What is the best way to do this, with a keyfile and store the keyfile to an usb stick, do i have to consider something about the length?

Can i load this keyfile with grub from my usb stick and how?

UPDATE | If there are to much questions, i can splitt them!

I read now that i need to store a header file to.

So i need to store 2 files now?

Can i restore a password from this header file or decrypt the partition only with this header file?


2 Answers 2


The security of your filesystem mostly depends on two main things: the algorithms that you are using for encryption and key derivation, and the implementation of those algorithms.

The algorithms that dm-crypt supports are well known, audited, and have been around for a while, so we consider them cryptographically secure because the only known way to attack them is through a brute-force attack, to perform a brute-force attack on a algorithm that has 256bit key (like AES-256), there are 2^256 possibilities that the attacker needs to guess, which is a really huge number and probably nobody has enough resources to do so.

But the attacker doesn't have to guess the key itself, attacker only needs to guess the passphrase that your key derived from, and passwords/passphrases have less amount of entropy, and they are usually short, so it will be easier for the attacker to guess the passphrase/password because it's less expensive and requires less resources, but that is not something you can't fix, you can configure your KDF(Key Derivation Function) to require more resources to derive the key, so the attacker will have to use more resources to guess the passphrase/password, or you can choose a better passphrase/password.

Note: making the key derivation process more expensive will make it more expensive for you as well, and you will have to wait a few more seconds to derive the key.

Note: you can use memory-hard KDFs like argon2 or scrypt to make it more expensive for the attacker.

And archlinux wiki has a good guide on setting up keyfile on a external media: https://wiki.archlinux.org/title/Dm-crypt/Device_encryption#With_a_keyfile_stored_on_an_external_media


The luks header and keyslot area is placed at and near the front of the partition. (I believe when you talk about the "header" you're referring to a backup of the header, which you should seriously consider doing after you create the volume - read about cryptsetup luksHeaderBackup.)

This answer gives a good overview as well as details about the LUKS header arif '19.

Without a key file the ability to decrypt partition rests on the complexity of the password. As long as the password in use is randomised with high degree of uncertainty (aka high-entropy) the ability for another to decrypt the secret key is greatly limited.

You don't need a key file, but it will add security to your setup if you store a copy of the partition in some other location, and meanwhile keep your keyfile (and its backups) separate. If you do use a keyfile it should be made up of (at least) 16 random bytes (32 is better).

I talk about password strength in much more detail in this answer: https://security.stackexchange.com/a/248326/. Meanwhile, in this answer I discuss the cryptsetup options for increasing the hardness of your password-based kdf (key derivation function) https://security.stackexchange.com/a/245146/.

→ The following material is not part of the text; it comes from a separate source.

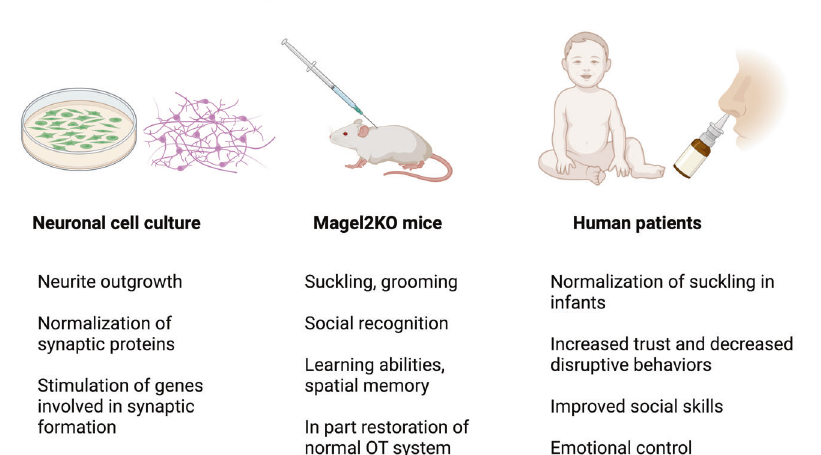
Fig. 2 Effects of oxytocin treatment on symptoms in PWS and SYS models. List of features and symptoms that were rescued by OT administration in neuronal cell culture, mouse models, and PWS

At the time of writing, booting requires a luks1 partition (luks2 isn't an option at this stage), and for some reason (?) the boot-time kdf is a lot slower. Something to note is that when using LUKS1 and GRUB, the time it takes PBKDF2 to run is much slower, for eg. I find that I can only tolerate a cryptsetup --type luks1 --pbkdf pbkdf2 --pbkdf-force-iterations 250000 when unlocking using GRUB, yet this is almost too quick for weaker passwords.